Jakarta Governor Anies Baswedan recently signed an extension to the gubernatorial regulation he passed last year concerning the odd-even system, giving the traffic policy a legal basis through the rest of 2019. The extension does not affect any of the specifics about the regulation.
“All things remain the same as they are now. There are no changes in rules in terms of routes and in terms of time,” Anies said yesterday as quoted by Kompas.
In addition, Anies ordered his staff to install permanent signs to better raise awareness about the regulation, saying that many Jakartans were still unclear about its specifics and its enforcement area as evidenced by the numerous arguments they get into with police officers who pull them over for violating it.

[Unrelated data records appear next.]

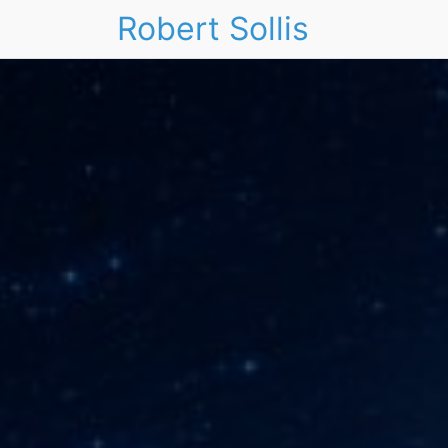
Robert Sollis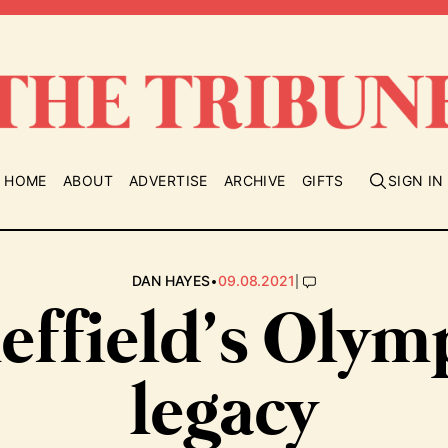
HOME
ABOUT
ADVERTISE
ARCHIVE
GIFTS
SIGN IN
•
|
DAN HAYES
09.08.2021
effield’s Olym
legacy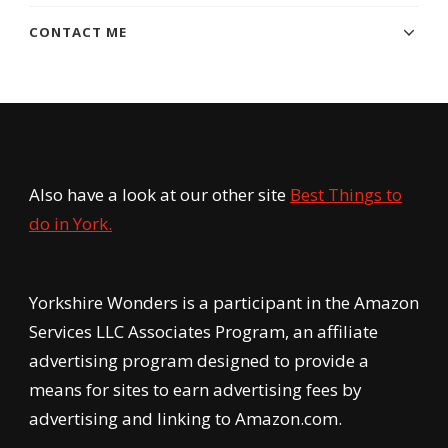
CONTACT ME
Also have a look at our other site
Best Things to
do in York.
Yorkshire Wonders is a participant in the Amazon
Services LLC Associates Program, an affiliate
advertising program designed to provide a
means for sites to earn advertising fees by
advertising and linking to Amazon.com.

The current odd-even rule is essentially a more limited version of the expanded coverage area which came into effect in August for the Asian Games and the Asian Para Games to clear major roads of gridlock.

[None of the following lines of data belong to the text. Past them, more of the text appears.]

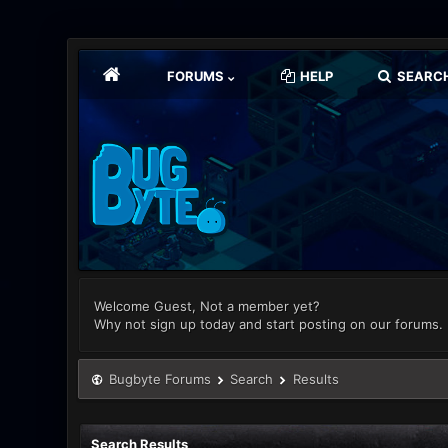
FORUMS
HELP
SEARC
Welcome Guest, Not a member yet?
Why not sign up today and start posting on our forums.
Bugbyte Forums
Search
Results
Search Results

The expanded rule was enforced daily from 6 am to 9 pm (including weekends) for the duration of the Asian Games, after which it was changed to exclude weekends and Jalan Arteri Pondok Indah in South Jakarta in the lead up to and during the Asian Para Games.
Now, with the latest update, the rule will be enforced every work day during the rush hours of 6 am to 10 am and 4 pm to 8 pm.
This infographic by the Ministry of Transportation lists the major roads included in the current odd-even rule, in which Jalan Arteri Pondok Indah has once again been excluded along with Jalan Benyamin Sueb in Kemayoran, North Jakarta.
The Jakarta administration and police both agreed to extend the expanded odd-even rule beyond the two major sporting events as they found that it decreased travel times, carbon emissions, as well as encouraged more people to use public transportation.
The odd-even rule only allows vehicles with odd-numbered plates to use certain major roads during rush hours on odd calendar dates and vice-versa. Violators of the rule are subject to a IDR500K (US$32.80) fine.